## LISTED ENTRIES
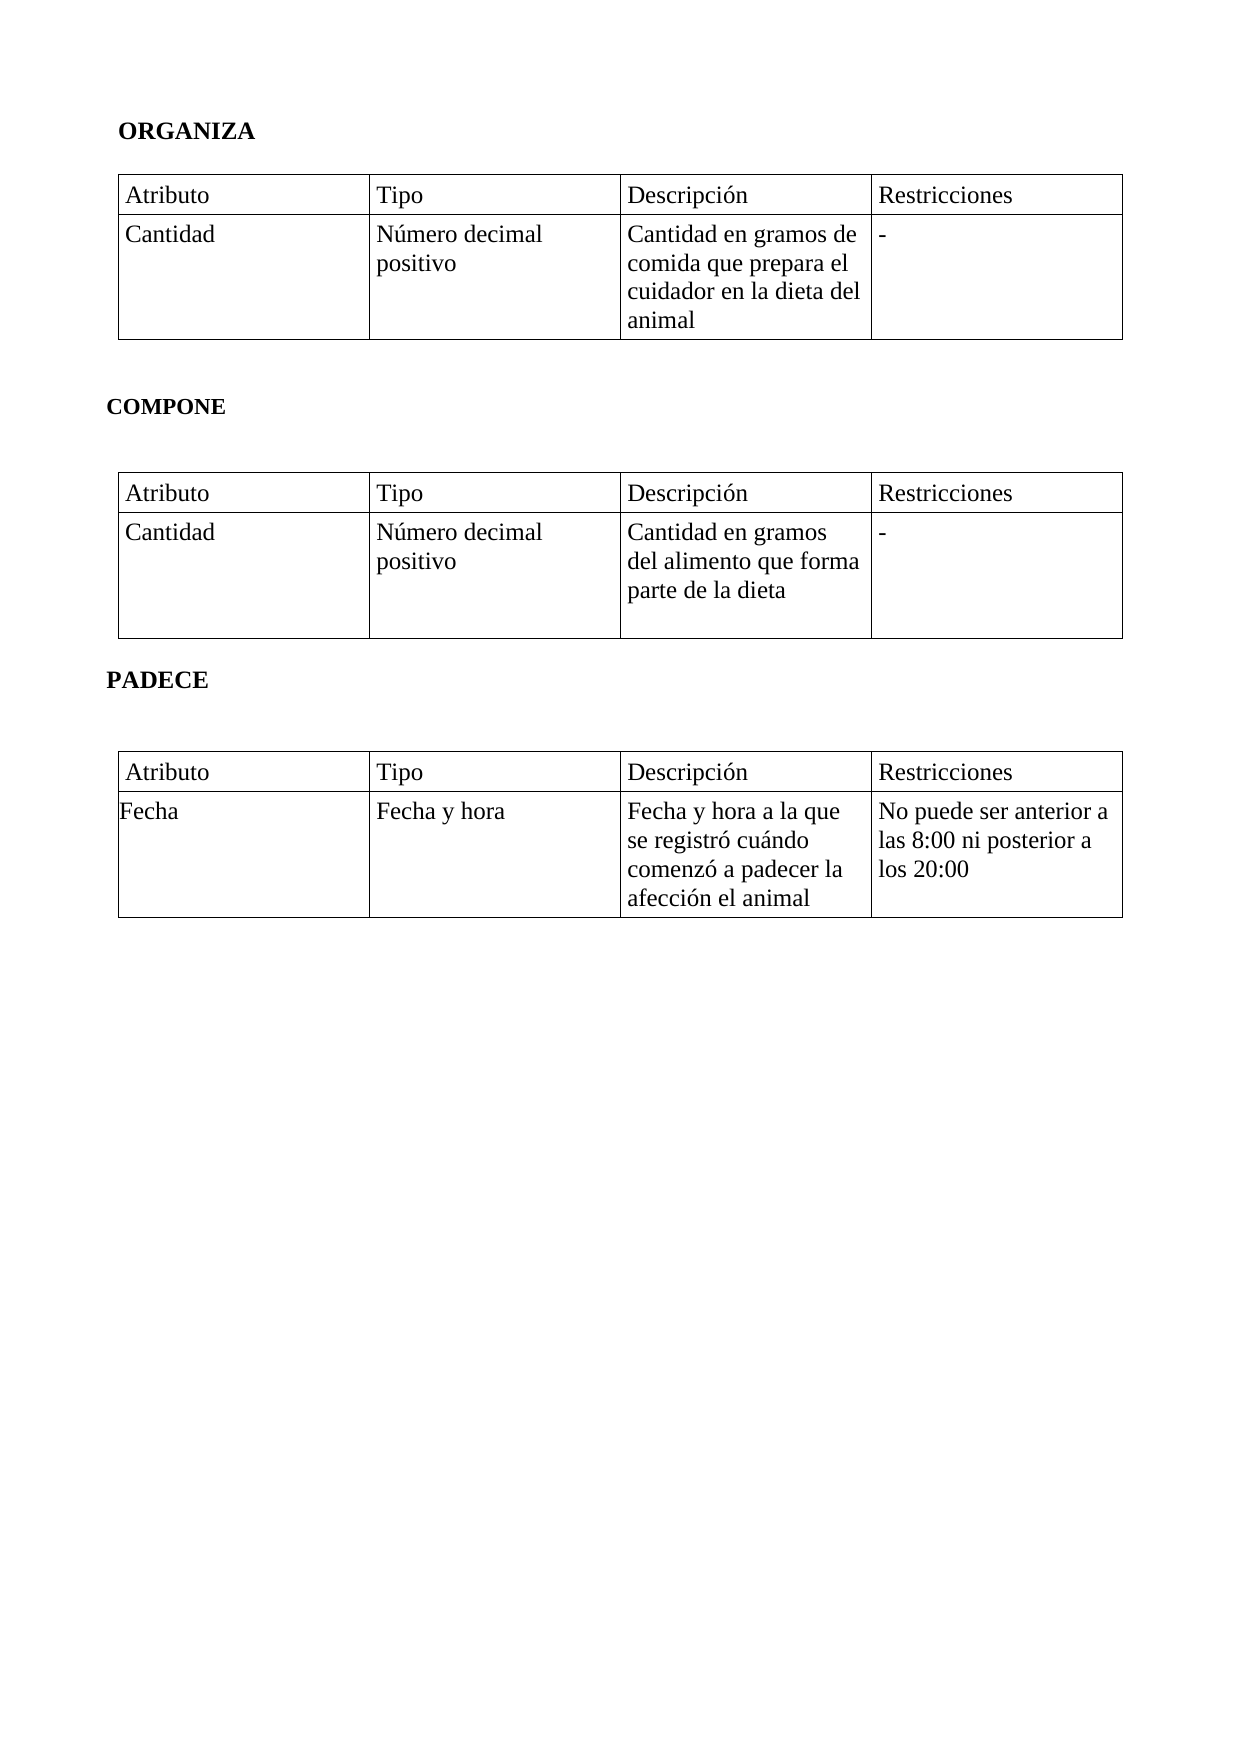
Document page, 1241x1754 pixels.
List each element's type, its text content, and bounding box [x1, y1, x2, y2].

table_cell No puede ser anterior a las 8:00 ni posterior a los 20:00 [872, 792, 1122, 917]
table_header Atributo [119, 175, 369, 214]
table_cell Fecha y hora a la que se registró cuándo comenzó a padecer la afección el animal [621, 792, 871, 917]
table_header Descripción [621, 752, 871, 791]
table_cell Fecha [119, 792, 369, 917]
table_header Descripción [621, 473, 871, 512]
table_cell Número decimal positivo [370, 513, 620, 637]
table_header Restricciones [872, 473, 1122, 512]
table_cell - [872, 513, 1122, 637]
table_cell Fecha y hora [370, 792, 620, 917]
table_header Tipo [370, 752, 620, 791]
text PADECE [106, 665, 1136, 694]
table_header Descripción [621, 175, 871, 214]
table_header Tipo [370, 473, 620, 512]
table_header Atributo [119, 473, 369, 512]
table_cell Cantidad [119, 215, 369, 339]
text ORGANIZA [118, 116, 1136, 145]
table_cell Cantidad en gramos del alimento que forma parte de la dieta [621, 513, 871, 637]
table_cell Cantidad en gramos de comida que prepara el cuidador en la dieta del animal [621, 215, 871, 339]
table_header Restricciones [872, 752, 1122, 791]
table_header Restricciones [872, 175, 1122, 214]
text COMPONE [106, 393, 1136, 419]
table_cell - [872, 215, 1122, 339]
table_cell Cantidad [119, 513, 369, 637]
table_cell Número decimal positivo [370, 215, 620, 339]
table_header Tipo [370, 175, 620, 214]
table_header Atributo [119, 752, 369, 791]
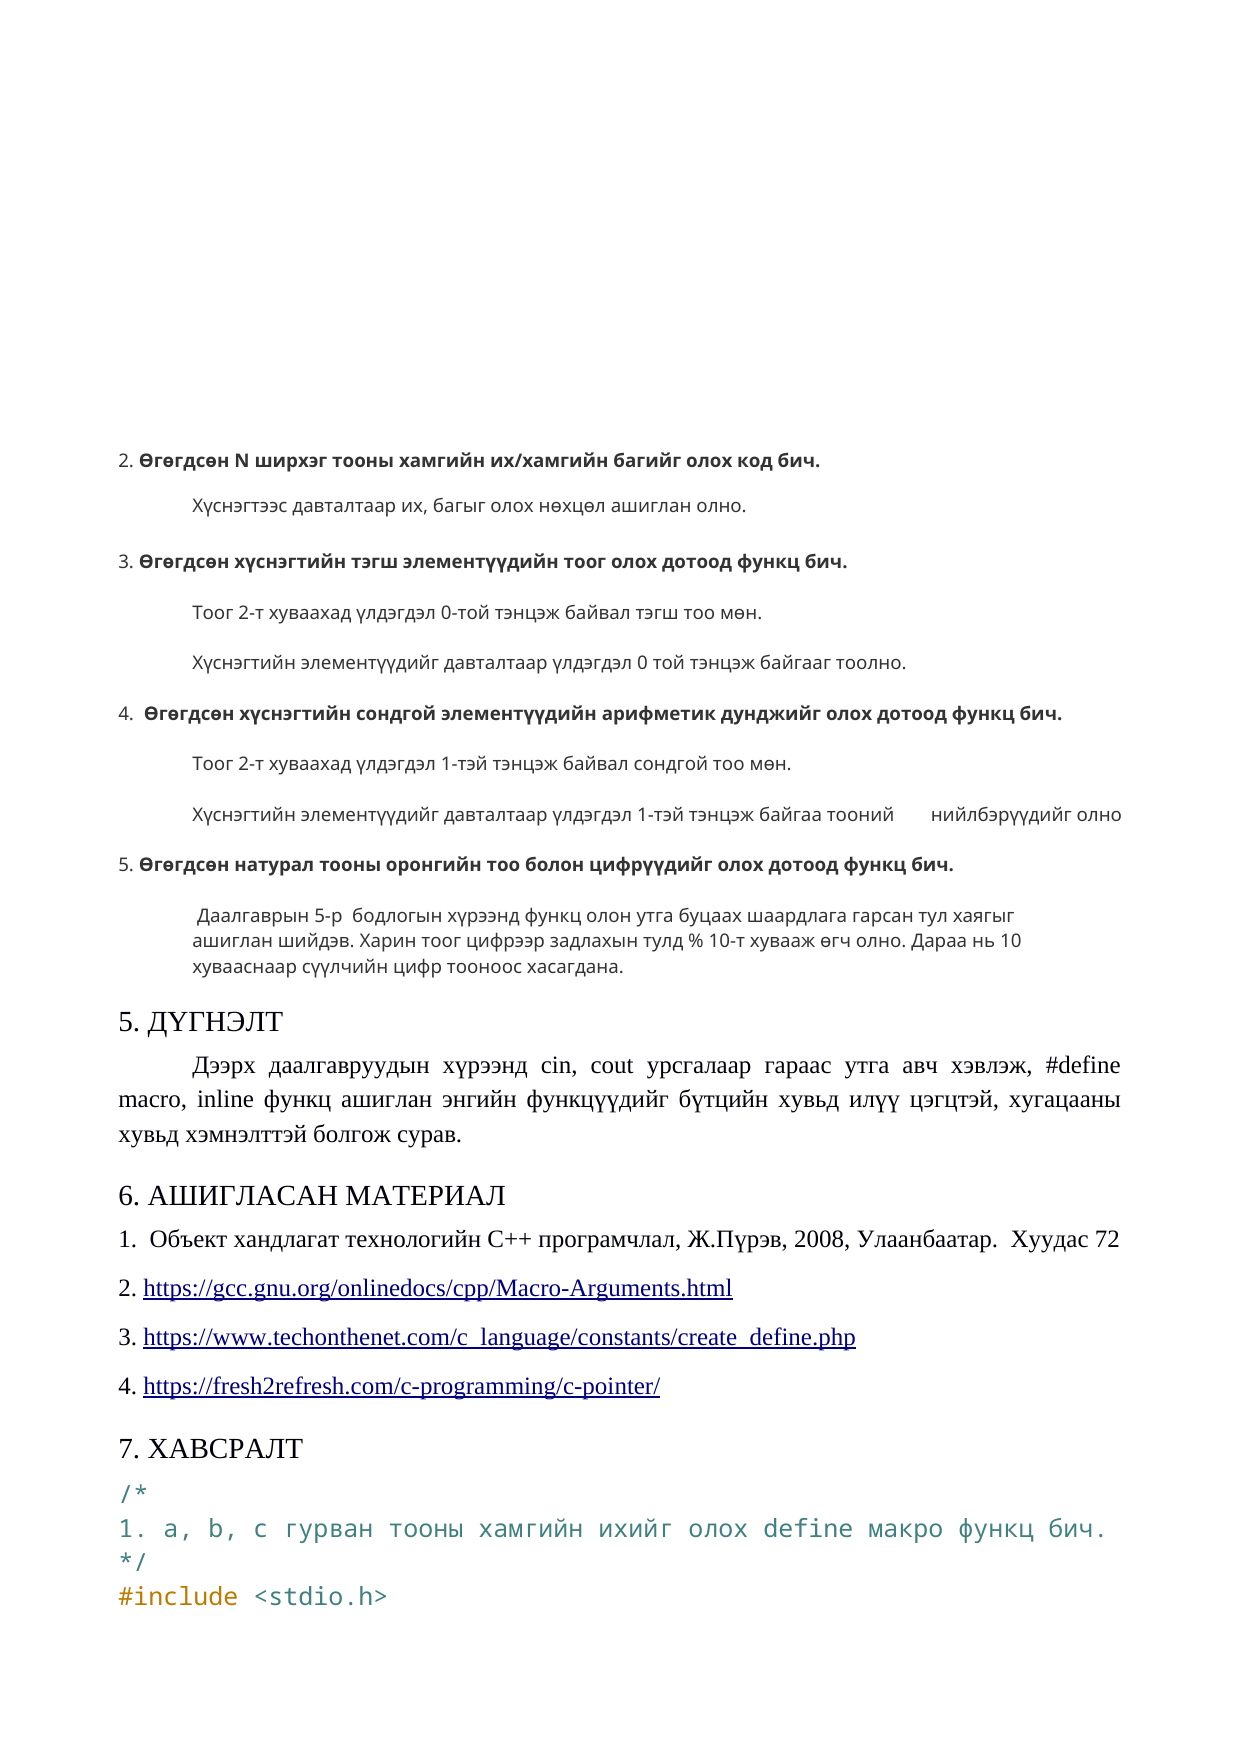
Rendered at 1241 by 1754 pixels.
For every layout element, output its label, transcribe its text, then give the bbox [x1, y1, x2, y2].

## DIRECTION
Render every line of the records above as a JSON list of strings, with one string per line and no entries for blank lines. Leave the pictures out of the answer.

## IN RESPONSE
[
  "Document page, 1241x1754 pixels.",
  "List each element's type, its text content, and bounding box [x1, y1, x2, y2].",
  "table_cell No puede ser anterior a las 8:00 ni posterior a los 20:00 [872, 792, 1122, 917]",
  "table_header Atributo [119, 175, 369, 214]",
  "table_cell Fecha y hora a la que se registró cuándo comenzó a padecer la afección el animal [621, 792, 871, 917]",
  "table_header Descripción [621, 752, 871, 791]",
  "table_cell Fecha [119, 792, 369, 917]",
  "table_header Descripción [621, 473, 871, 512]",
  "table_cell Número decimal positivo [370, 513, 620, 637]",
  "table_header Restricciones [872, 473, 1122, 512]",
  "table_cell - [872, 513, 1122, 637]",
  "table_cell Fecha y hora [370, 792, 620, 917]",
  "table_header Tipo [370, 752, 620, 791]",
  "text PADECE [106, 665, 1136, 694]",
  "table_header Descripción [621, 175, 871, 214]",
  "table_header Tipo [370, 473, 620, 512]",
  "table_header Atributo [119, 473, 369, 512]",
  "table_cell Cantidad [119, 215, 369, 339]",
  "text ORGANIZA [118, 116, 1136, 145]",
  "table_cell Cantidad en gramos del alimento que forma parte de la dieta [621, 513, 871, 637]",
  "table_cell Cantidad en gramos de comida que prepara el cuidador en la dieta del animal [621, 215, 871, 339]",
  "table_header Restricciones [872, 752, 1122, 791]",
  "table_header Restricciones [872, 175, 1122, 214]",
  "text COMPONE [106, 393, 1136, 419]",
  "table_cell - [872, 215, 1122, 339]",
  "table_cell Cantidad [119, 513, 369, 637]",
  "table_cell Número decimal positivo [370, 215, 620, 339]",
  "table_header Tipo [370, 175, 620, 214]",
  "table_header Atributo [119, 752, 369, 791]",
  "Rendered at 1241 by 1754 pixels.",
  "For every layout element, output its label, transcribe its text, then give the bbox [x1, y1, x2, y2]."
]